Menurut saya hari ini internet berperan dalam membentuk, mengonseptualisasi, dan memperluas keterlibatan agama para penggunanya dan mendotong interaksi bermotif spiritual, baik secara online maupun offline.

Kini bahkan para pengguna internet telah mendefinisikan internet sebagai “ruang suci” (sacred space) dalam rangka mengimpor ritual-ritual tradisional secara online, berbagai aktivitas keagamaan, dan menghubungkan pemeluk agama dengan situs-situs keagamaan, festival, dan sesamanya, dan menciptakan bentuk-bentuk keagamaan baru.

Bisakah internet menjadi sumber kepakaran atau otoritas keagamaan baru?

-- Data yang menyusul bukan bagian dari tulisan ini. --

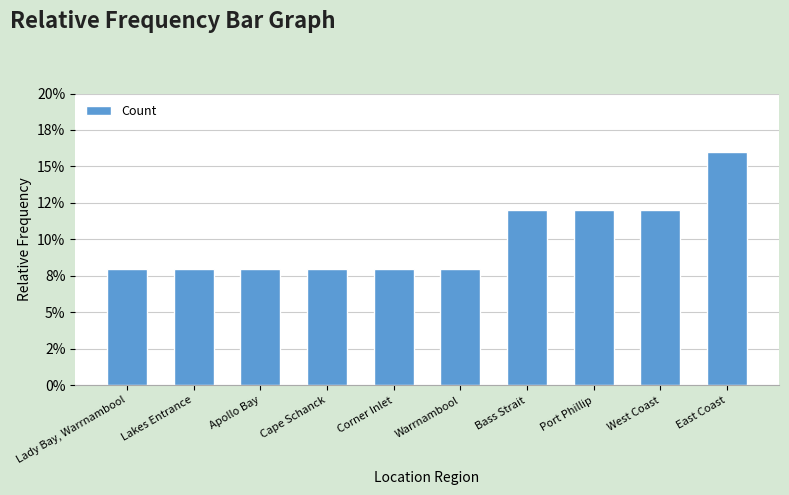

What value does the data have at Port Phillip?

0.1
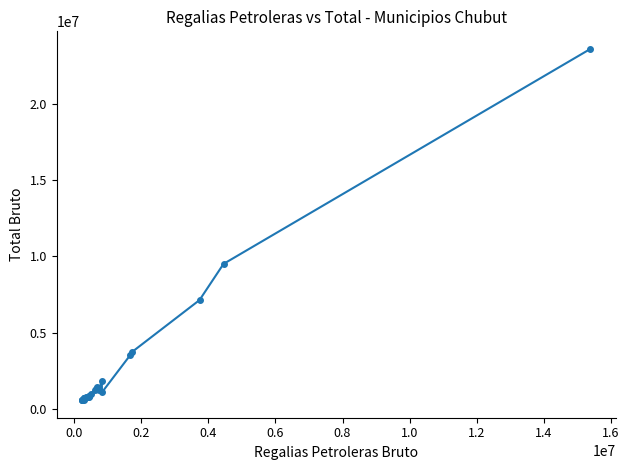

What is the value of the 1st point from the left?

597159.1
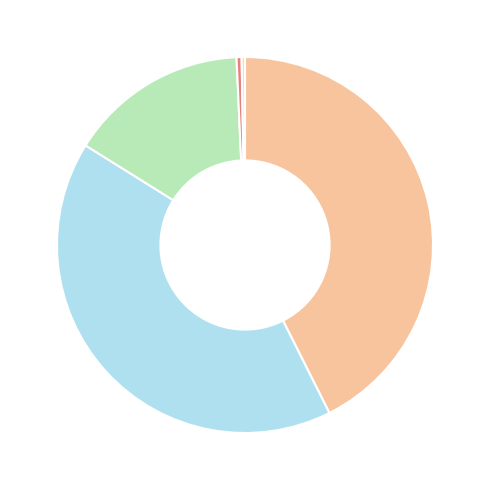

Count the number of slices in the pie.

5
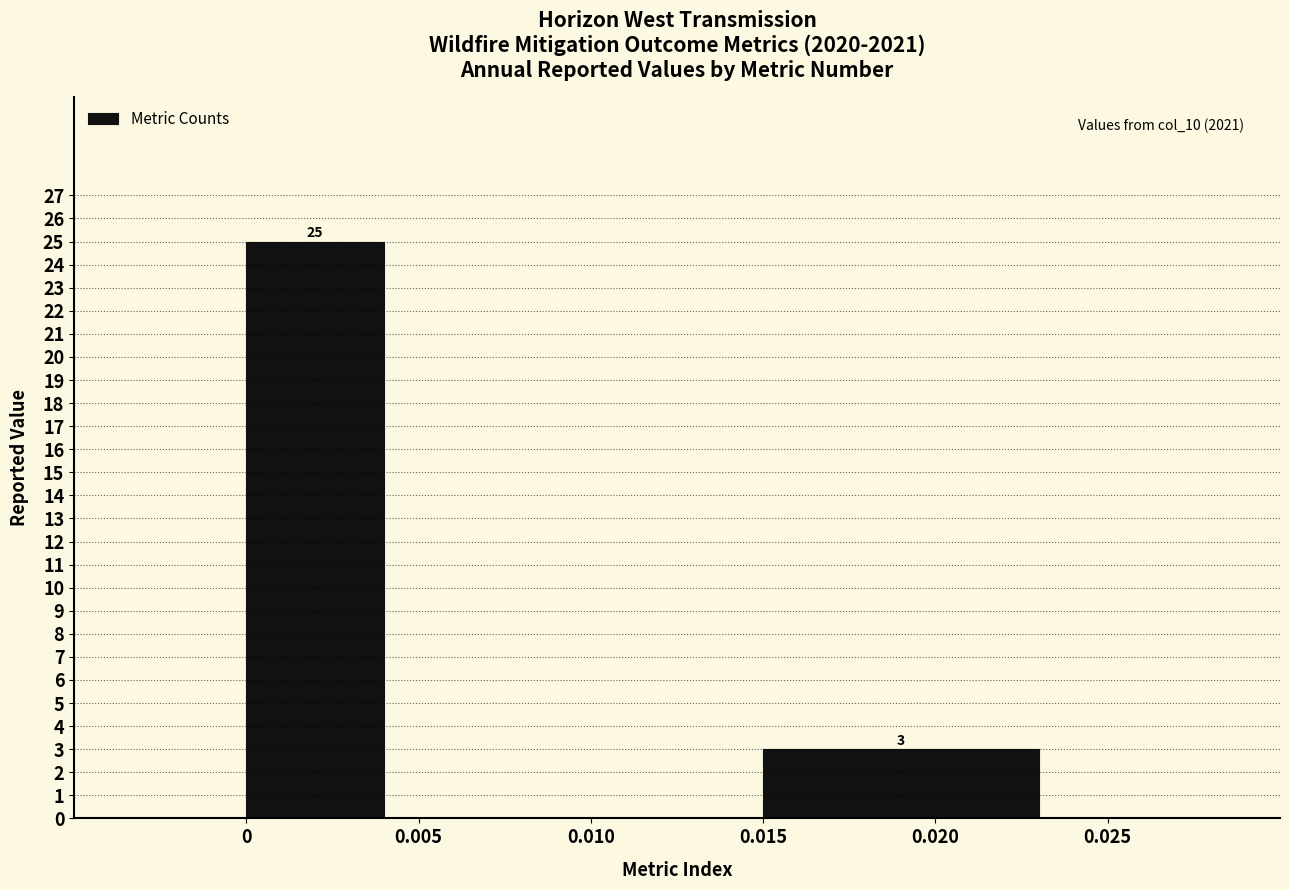

Over which range of the x-axis is the bar tallest?

0 to 0.005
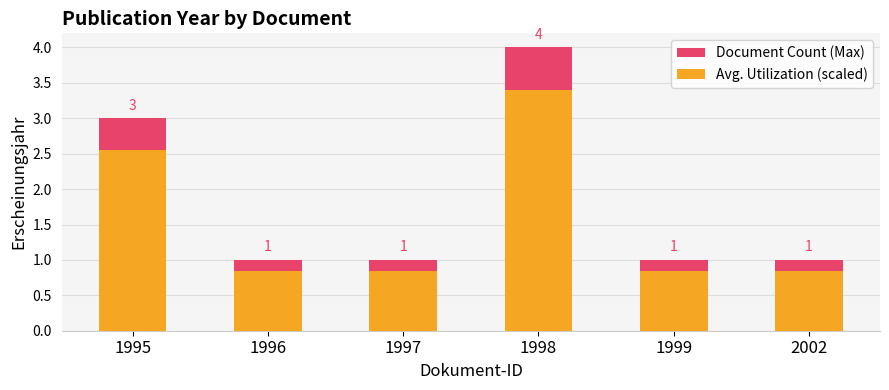

Reading right to left, what are all the values shown in this chart?

Document Count (Max): 1.0	1.0	4.0	1.0	1.0	3.0
Avg. Utilization (scaled): 0.8	0.8	3.4	0.8	0.8	2.5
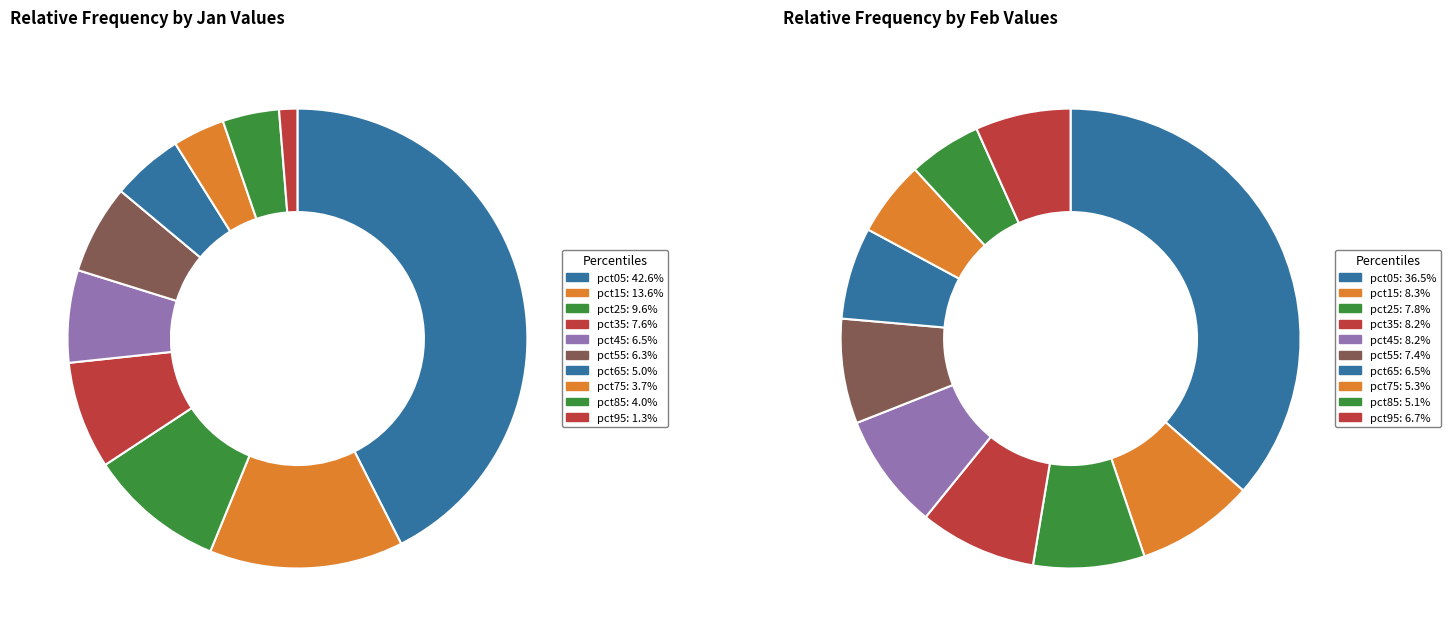

What percentage do 5 and 6 together represent?

11.3%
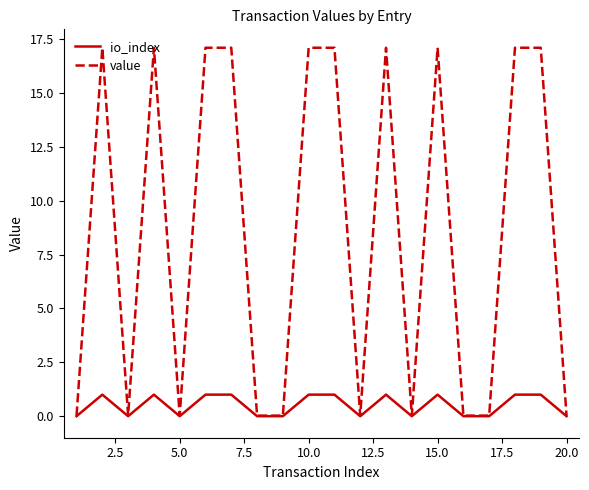

What is the maximum value shown in the chart?

17.1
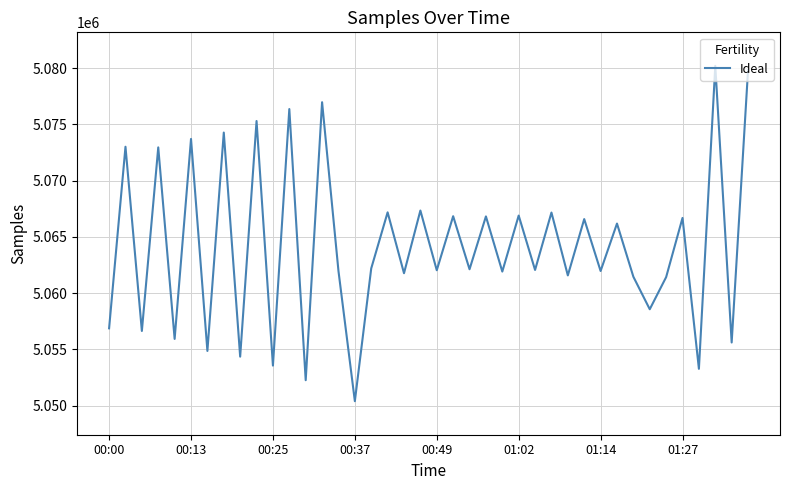

True or false: the data has more than 2 interior local peaks.

True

Internet memang memberikan ruang yang bebas bagi agama untuk bergerak karena hampir tanpa ikatan dan batasan. Kini internet juga menyerupai kaleidoskop agama, pemikiran keagamaan, ritual dan praktek keagamaan. Webmaster, admin, desainer web menciptakan suatu kelas baru: pemimpin dan penafsir keagamaan online, yang dapat berseberangan dengan figur dan pemimpin keagamaan tradisional.

Agama di internet kini menjadi corong bagi orang-orang yang dulu diam untuk bicara tentang agama, dan menawarkan interaksi antara pembaca dan penulis, serta menciptakan cara berpikir baru tentang agama.

Lalu apa implikasinya bagi kehidupan beragama?

Karena, internet menyediakan platform tanpa batas bagi ekspresi dan sirkulasi kepercayaan-kepercayaan, maka internet mampu mendefinisikan dan mengkerangkai apa itu agama dan apa unsur-unsurnya yang dipandang penting dalam masyarakat.

Selain itu, internet menyediakan guide spiritual (panduan beragama), orientasi moral, ritus ritus dan komunitas. Bahkan menciptakan agama tanpa tempat dan komunitas peribadatan: Muslim tanpa masjid (Kuntowijoyo), Kristen tanpa gereja, Budhis tanpa vihara, Hindu tanpa pura, dst.